Ce jour-là, Aline découvrait l’endroit sous un nouveau jour : celui de l’hiver. Une couche neigeuse d’environ dix centimètres tapissait le sol, et les arbres étaient sombres et dénudés.
- Ils sont là-bas. Chuchota Aline en plissant les yeux vers les voitures de police qui, au loin, se détachaient de la blancheur hivernale aveuglante.
Aline engagea son véhicule sur une grande surface enneigée et l’arrêta à moins de cent mètres de la scène de crime. Elle frissonna en claquant la portière derrière elle, puis elle s’avança d’un pas résolu. Elle pouvait sentir son souffle se condenser en une lourde vapeur glacée autour de son visage.
C’est bizarre, on dirait que…
Aline plissa à nouveau les yeux en direction de la scène neigeuse qu’elle rejoignait à grandes enjambées. Elle distinguait désormais clairement cinq voitures de police et, derrière elles, une dizaine d’hommes en uniforme. Ils étaient regroupés autour d’une étrange zone circulaire d’environ dix mètres de diamètre.

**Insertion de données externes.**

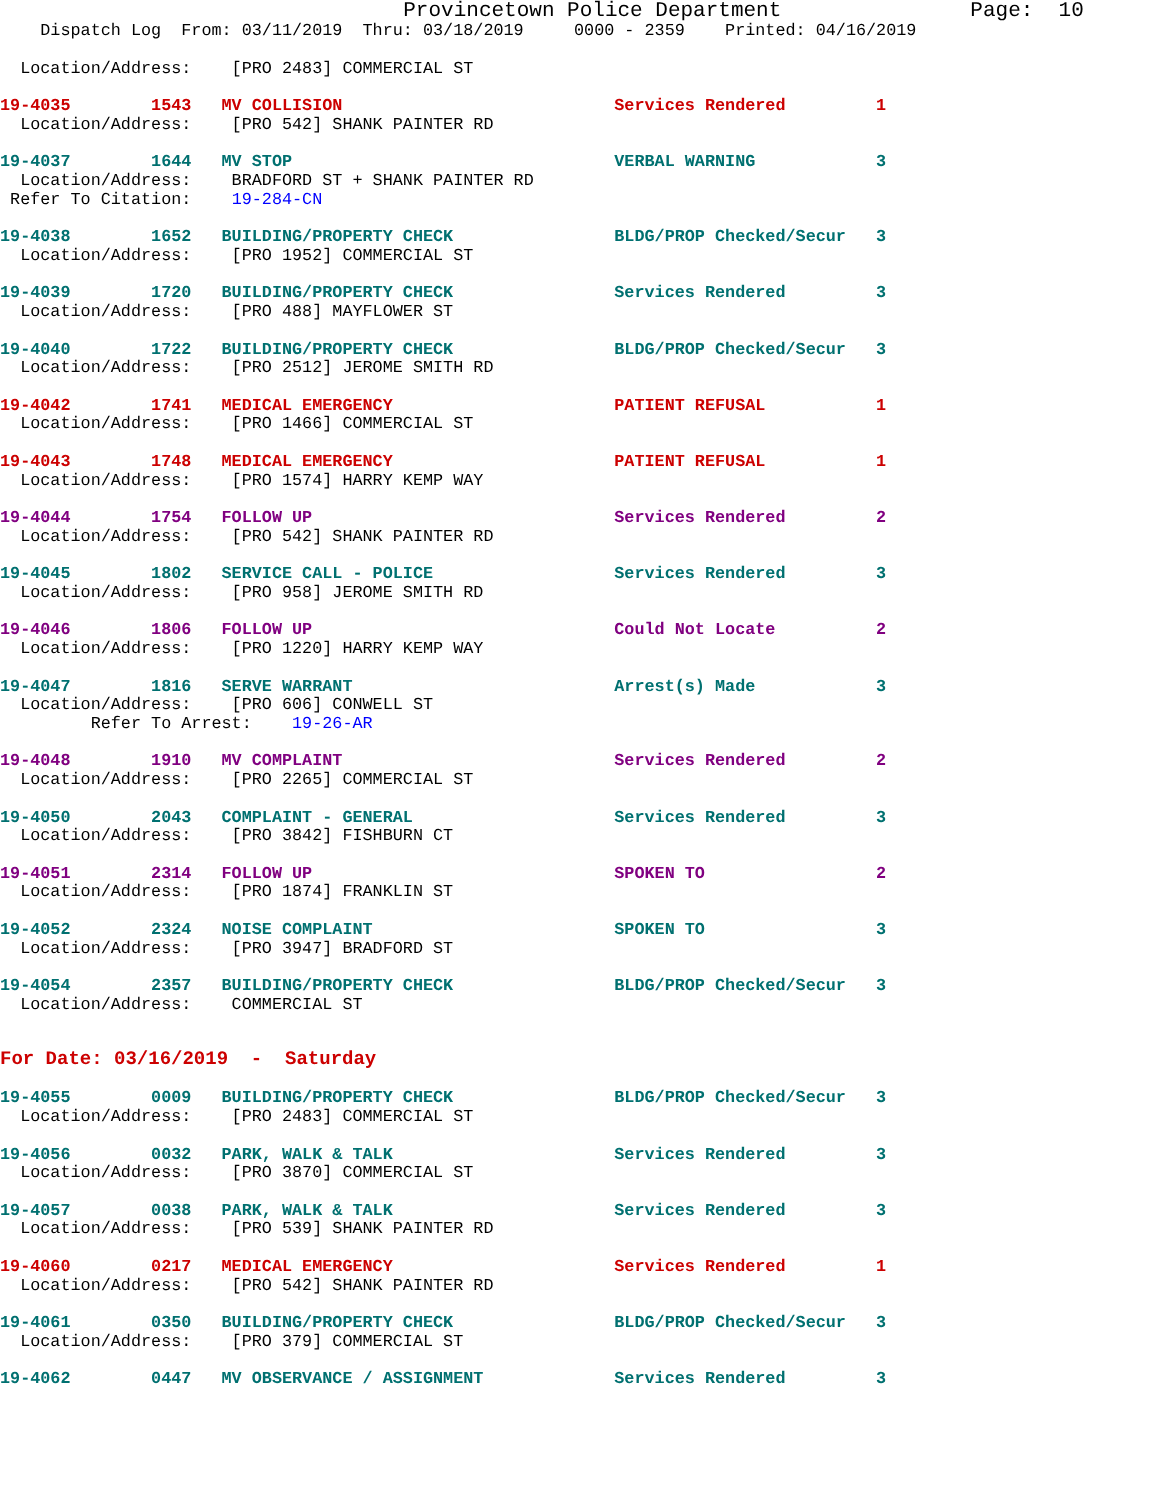Provincetown Police Department               Page:  10
    Dispatch Log  From: 03/11/2019  Thru: 03/18/2019     0000 - 2359    Printed: 04/16/2019
  Location/Address:    [PRO 2483] COMMERCIAL ST
19-4035        1543   MV COLLISION                           Services Rendered         1
  Location/Address:    [PRO 542] SHANK PAINTER RD
19-4037        1644   MV STOP                                VERBAL WARNING            3
  Location/Address:    BRADFORD ST + SHANK PAINTER RD
 Refer To Citation:    19-284-CN
19-4038        1652   BUILDING/PROPERTY CHECK                BLDG/PROP Checked/Secur   3
  Location/Address:    [PRO 1952] COMMERCIAL ST
19-4039        1720   BUILDING/PROPERTY CHECK                Services Rendered         3
  Location/Address:    [PRO 488] MAYFLOWER ST
19-4040        1722   BUILDING/PROPERTY CHECK                BLDG/PROP Checked/Secur   3
  Location/Address:    [PRO 2512] JEROME SMITH RD
19-4042        1741   MEDICAL EMERGENCY                      PATIENT REFUSAL           1
  Location/Address:    [PRO 1466] COMMERCIAL ST
19-4043        1748   MEDICAL EMERGENCY                      PATIENT REFUSAL           1
  Location/Address:    [PRO 1574] HARRY KEMP WAY
19-4044        1754   FOLLOW UP                              Services Rendered         2
  Location/Address:    [PRO 542] SHANK PAINTER RD
19-4045        1802   SERVICE CALL - POLICE                  Services Rendered         3
  Location/Address:    [PRO 958] JEROME SMITH RD
19-4046        1806   FOLLOW UP                              Could Not Locate          2
  Location/Address:    [PRO 1220] HARRY KEMP WAY
19-4047        1816   SERVE WARRANT                          Arrest(s) Made            3
  Location/Address:    [PRO 606] CONWELL ST
         Refer To Arrest:    19-26-AR
19-4048        1910   MV COMPLAINT                           Services Rendered         2
  Location/Address:    [PRO 2265] COMMERCIAL ST
19-4050        2043   COMPLAINT - GENERAL                    Services Rendered         3
  Location/Address:    [PRO 3842] FISHBURN CT
19-4051        2314   FOLLOW UP                              SPOKEN TO                 2
  Location/Address:    [PRO 1874] FRANKLIN ST
19-4052        2324   NOISE COMPLAINT                        SPOKEN TO                 3
  Location/Address:    [PRO 3947] BRADFORD ST
19-4054        2357   BUILDING/PROPERTY CHECK                BLDG/PROP Checked/Secur   3
  Location/Address:    COMMERCIAL ST
For Date: 03/16/2019  -  Saturday
19-4055        0009   BUILDING/PROPERTY CHECK                BLDG/PROP Checked/Secur   3
  Location/Address:    [PRO 2483] COMMERCIAL ST
19-4056        0032   PARK, WALK & TALK                      Services Rendered         3
  Location/Address:    [PRO 3870] COMMERCIAL ST
19-4057        0038   PARK, WALK & TALK                      Services Rendered         3
  Location/Address:    [PRO 539] SHANK PAINTER RD
19-4060        0217   MEDICAL EMERGENCY                      Services Rendered         1
  Location/Address:    [PRO 542] SHANK PAINTER RD
19-4061        0350   BUILDING/PROPERTY CHECK                BLDG/PROP Checked/Secur   3
  Location/Address:    [PRO 379] COMMERCIAL ST
19-4062        0447   MV OBSERVANCE / ASSIGNMENT             Services Rendered         3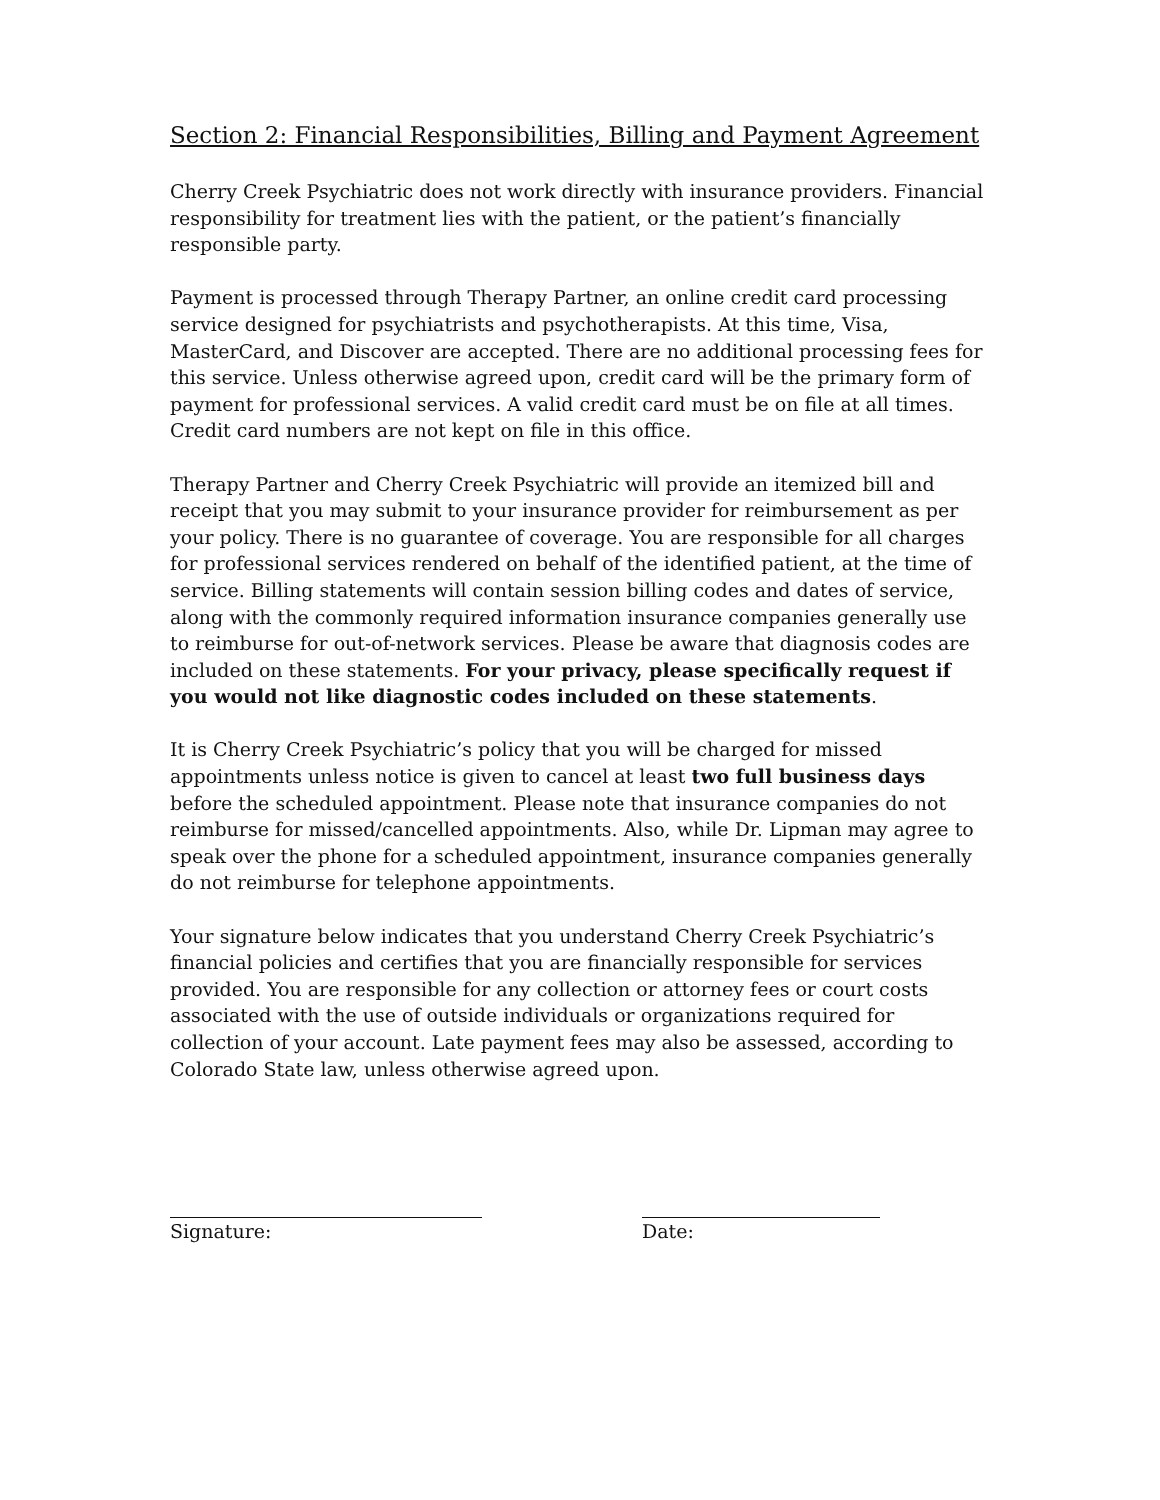Section 2: Financial Responsibilities, Billing and Payment Agreement
Cherry Creek Psychiatric does not work directly with insurance providers. Financial responsibility for treatment lies with the patient, or the patient’s financially responsible party.
Payment is processed through Therapy Partner, an online credit card processing service designed for psychiatrists and psychotherapists. At this time, Visa, MasterCard, and Discover are accepted. There are no additional processing fees for this service. Unless otherwise agreed upon, credit card will be the primary form of payment for professional services. A valid credit card must be on file at all times. Credit card numbers are not kept on file in this office.
Therapy Partner and Cherry Creek Psychiatric will provide an itemized bill and receipt that you may submit to your insurance provider for reimbursement as per your policy. There is no guarantee of coverage. You are responsible for all charges for professional services rendered on behalf of the identified patient, at the time of service. Billing statements will contain session billing codes and dates of service, along with the commonly required information insurance companies generally use to reimburse for out-of-network services. Please be aware that diagnosis codes are included on these statements. For your privacy, please specifically request if you would not like diagnostic codes included on these statements.
It is Cherry Creek Psychiatric’s policy that you will be charged for missed appointments unless notice is given to cancel at least two full business days before the scheduled appointment. Please note that insurance companies do not reimburse for missed/cancelled appointments. Also, while Dr. Lipman may agree to speak over the phone for a scheduled appointment, insurance companies generally do not reimburse for telephone appointments.
Your signature below indicates that you understand Cherry Creek Psychiatric’s financial policies and certifies that you are financially responsible for services provided. You are responsible for any collection or attorney fees or court costs associated with the use of outside individuals or organizations required for collection of your account. Late payment fees may also be assessed, according to Colorado State law, unless otherwise agreed upon.
Signature: Date:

Une zone dépourvue de neige.
- Qu’est-ce que c’est que ce bordel ? Ne put s’empêcher de murmurer Aline en accélérant le pas.
S’approchant davantage, elle pouvait voir nettement un cercle parfait, sur le sol, à l’intérieur duquel la neige ne s’était pas déposée. L’herbe y semblait totalement sèche… Pour ne pas dire verdoyante, comme si cette surface végétale vivait en plein été, au mépris de l’étreinte glacée de l’hiver.
Et, au centre exact de ce disque de verdure épargné par la neige se trouvait…
- Oh mon Dieu !
La dépouille d’un garçon, âgé d’une dizaine d’années. Une dépouille comme jamais Aline n’en avait vu. Au bord de la nausée, elle dut lutter contre le voile noir qui obscurcissait sa vue.
Elle s’agenouilla un instant sur la neige, à une dizaine de mètres des policiers inconscients de sa présence. Elle souffla profondément et se releva en chancelant.
Elle effectua quelques nouveaux pas prudents en direction du cercle de verdure, au centre duquel était étendu le cadavre de l’enfant.
Il était allongé sur le dos, les bras et les jambes légèrement écartés. Les yeux de son visage n’existaient plus. Ni paupière, ni œil… Au lieu de cela, chacun des deux orbites servait de réceptacle à une étrange forme de vie végétale bourgeonnante, qui avait colonisé jusqu’à la bouche grande ouverte de la malheureuse victime. Plusieurs tiges végétales fines sortaient d’ailleurs de la bouche, des yeux et du nez. Elles s’étiraient vers le ciel, à quelques centimètres au-dessus du visage.
- Mon Dieu ce n’est pas possible… Murmura à nouveau Aline, fascinée malgré elle par le visage juvénile supplicié.
En dépit de la distance à laquelle elle se trouvait, Aline devinait à quel point cette improbable vie végétale épousait l’intérieur de chaque cavité du visage, comme si elle s’était développée depuis la gorge de l’enfant pour regagner hâtivement le grand jour.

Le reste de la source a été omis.